The past three decades saw the introduction of several generations of double-shouldered drill pipe connections with performance as a primary development focus. The record extended-reach drilling (ERD) wells could not have been drilled and completed without these technological advancements, which brought more torque, enhanced hydraulics, and greater reliability to satisfy drillers’ needs. The improved performances of these technologies were so enabling that the associated repair costs were deemed acceptable.

When these same connections started to be used on land rigs to deliver wells in a factory drilling fashion, where cost control is of higher importance, the cost of maintaining these premium connections started to become more of an issue. Therefore, it became obvious that a different approach was required to meet the combined need for both performance, as well as a lower total cost of ownership post-acquisition.

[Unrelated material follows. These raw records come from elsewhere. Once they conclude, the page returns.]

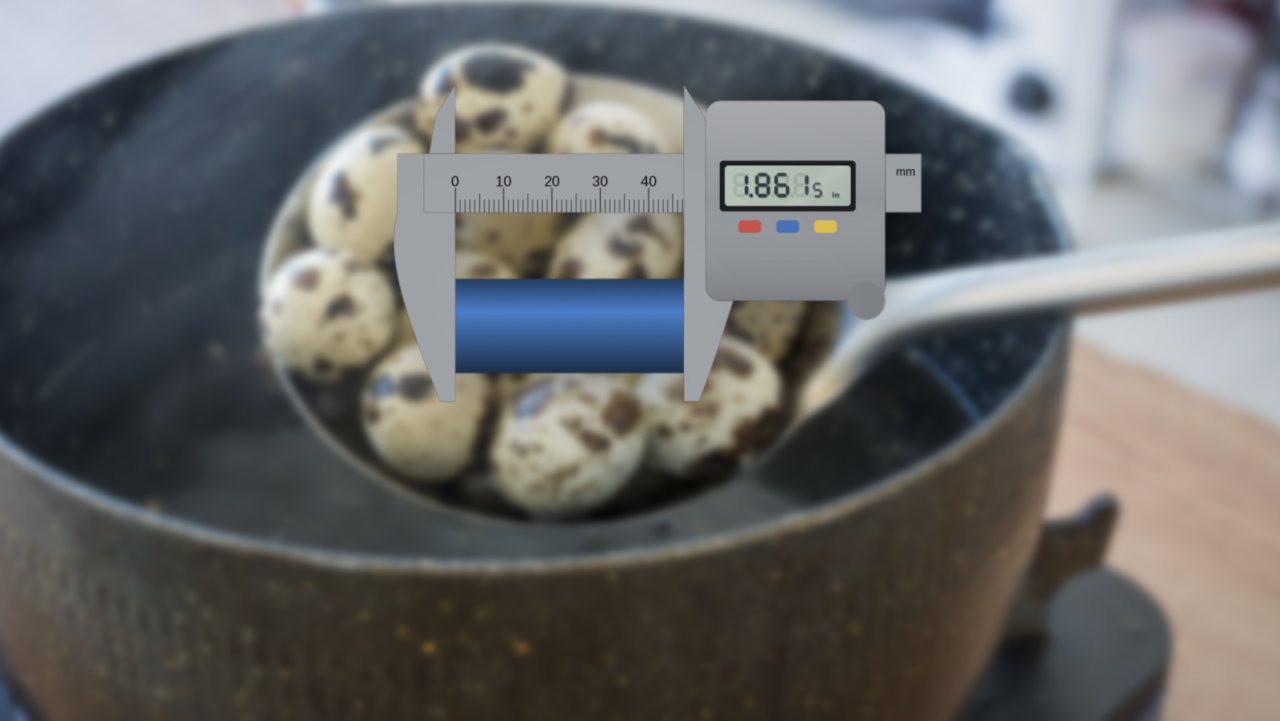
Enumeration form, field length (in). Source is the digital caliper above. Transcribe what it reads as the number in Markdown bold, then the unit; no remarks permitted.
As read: **1.8615** in
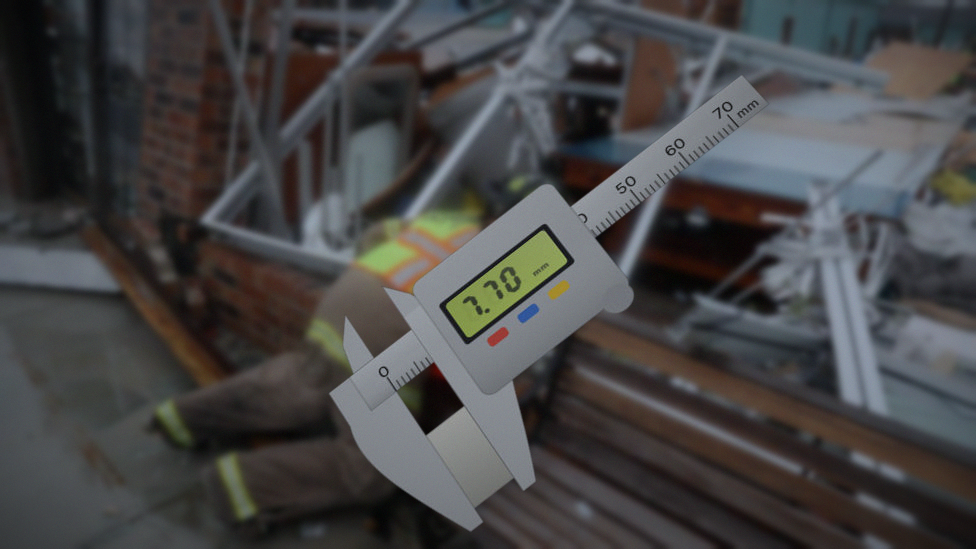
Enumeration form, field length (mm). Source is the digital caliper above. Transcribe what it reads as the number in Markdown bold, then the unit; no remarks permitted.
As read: **7.70** mm
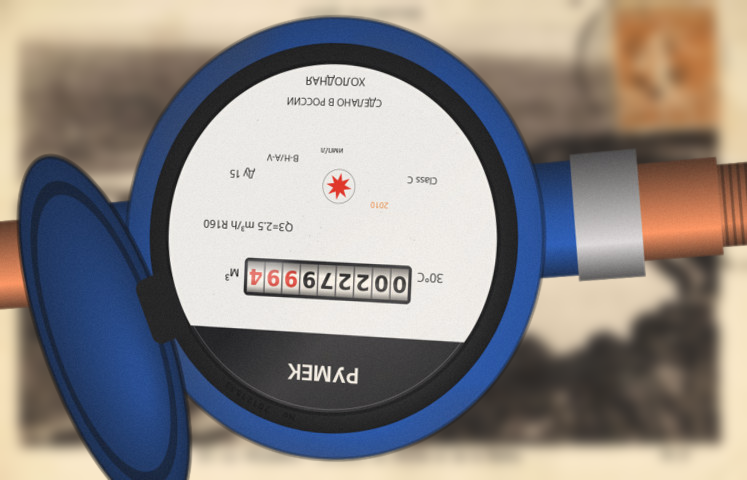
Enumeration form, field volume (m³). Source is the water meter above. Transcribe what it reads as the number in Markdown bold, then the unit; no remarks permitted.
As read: **2279.994** m³
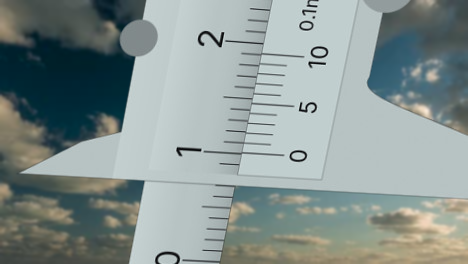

A comprehensive two-year research and development (R&D) program was carried out to evaluate various design options. After a three-month field trial, the connection was released and has been used in the field since the second quarter of 2017.

The 4th generation double rotary-shouldered connection design provides benefits in addition to the previously seen improvements in torque, hydraulics, and streamlined profile. Specifically, the design optimizes the connection stresses, has broader tolerances for field damage, reduces the material loss on repairs, and provides greater connection ruggedness, all increasing field life and reducing operating cost.

The 4th generation double-shouldered connection was used in various onshore and offshore fields, accumulated a high number of drilling hours and has been inspected multiple times.

This paper demonstrates the performances of this new rotary-shouldered connection, its ruggedness and suitability for use on various kinds of rigs, and confirms the lower repair rates and reduced operational cost of ownership. As rental strings are rotated from rig to rig, they are prime candidates for evaluating these factors. Data compares the field damage and repair frequency of this new connection with earlier generation connection designs.